Une averse de neige

Il neige, Place Stanislas, sur l'index gelé du vieux roi de Pologne
Il neige sur le kiosque à musique, sur les vitraux, les opalines
Du Café Excelsior, le cimetière, la garnison, le canal,
Les petits jardins, la Meurthe et la Moselle,
Les gravats, les néons et les chardons lorrains
Les Bergamottes et les Duchesses, l'immeuble de l'Est républicain
La neige tombe au milieu de tout. Sur tes yeux noirs et ton pull noir
Il neige toujours sur mon amour, quelle que soit la saison

Il neige sur ton prénom de femme,
Sur nous deux qui avons changé bien plus que de raison
Tout ce qui n'est plus tombe sur nous en averse blanche un peu froide
Mais tendre, mais légère, si prompte à fondre sur le front

A peine une sorte de brûlure, quelqu'un de très loin se rappelle à toi
Tu ne l'avais pas oublié. Il neige de la durée dans le temps qui s'en va.

Il neige : vivre ne se ressemble plus tout à fait
Quelqu'un prend soin de quelque chose
Et la vie s'abrite en dedans : elle dort un peu, elle se souvient
Est-ce le temps qui chute en averse, se montre, se dépose
Ou la croyance qui innocente?
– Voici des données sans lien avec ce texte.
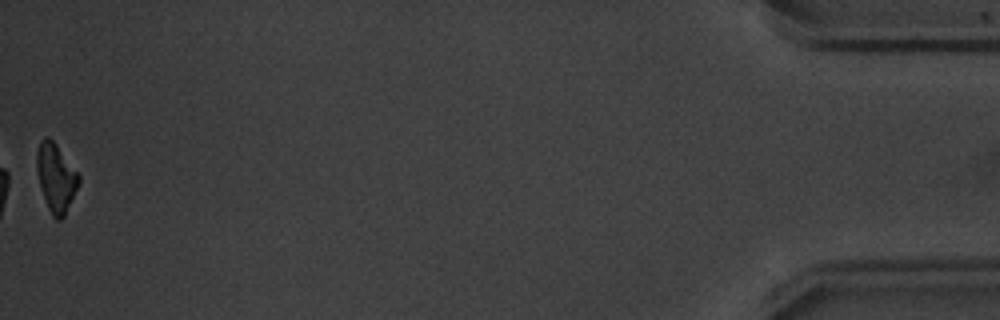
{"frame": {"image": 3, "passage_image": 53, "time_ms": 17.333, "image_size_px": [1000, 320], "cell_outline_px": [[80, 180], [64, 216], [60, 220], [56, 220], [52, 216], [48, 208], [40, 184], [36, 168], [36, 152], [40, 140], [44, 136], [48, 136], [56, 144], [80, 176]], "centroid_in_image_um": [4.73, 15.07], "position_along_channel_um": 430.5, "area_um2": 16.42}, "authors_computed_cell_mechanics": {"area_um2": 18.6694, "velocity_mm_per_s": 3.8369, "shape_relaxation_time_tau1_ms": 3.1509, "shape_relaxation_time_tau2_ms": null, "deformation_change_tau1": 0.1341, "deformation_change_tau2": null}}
Ou l'amour qui secoue les ailes?
Il neige comme jamais il ne pleut
Afin que seul demeure cela qui nous importe
Tout le reste enfoui : même la mort est une idée fausse
Nous ne sommes plus pris dans les glaces
Sommeil d'amour serait plus juste, comme se laisser aller à croire,
Ton épaule: cette neige, ce désir d'y poser la tête.

Il neige de l'Un en vrac; les flocons sont de tailles diverses
Il neige des solitudes en foule, éphémères et têtues
Et c'est pourquoi j'insiste : blanc sur noir, noir sur blanc
Une averse de neige est mon point d'équilibre
Moi-flocon, Toi-vêture, toi la tiédeur même de ce froid
Ajouté sans cesse à ce froid, de durer, de mourir
Je l'écoute, cette neige, et toi tu t'y endors.

Il neige, juste de voix, en gare de Bar-le-Duc. Le train qui s'en retourne secoue les buissons blancs, salue les arrière-cours, les baraques de planches et les plants de choux (qu'on pourrait dire en robes de mariées engourdies)...

Tu te demandes vers quel amour tu t'en retournes. La magie s'interrompt au-delà de Châlons : juste un vague sucre sur les toits.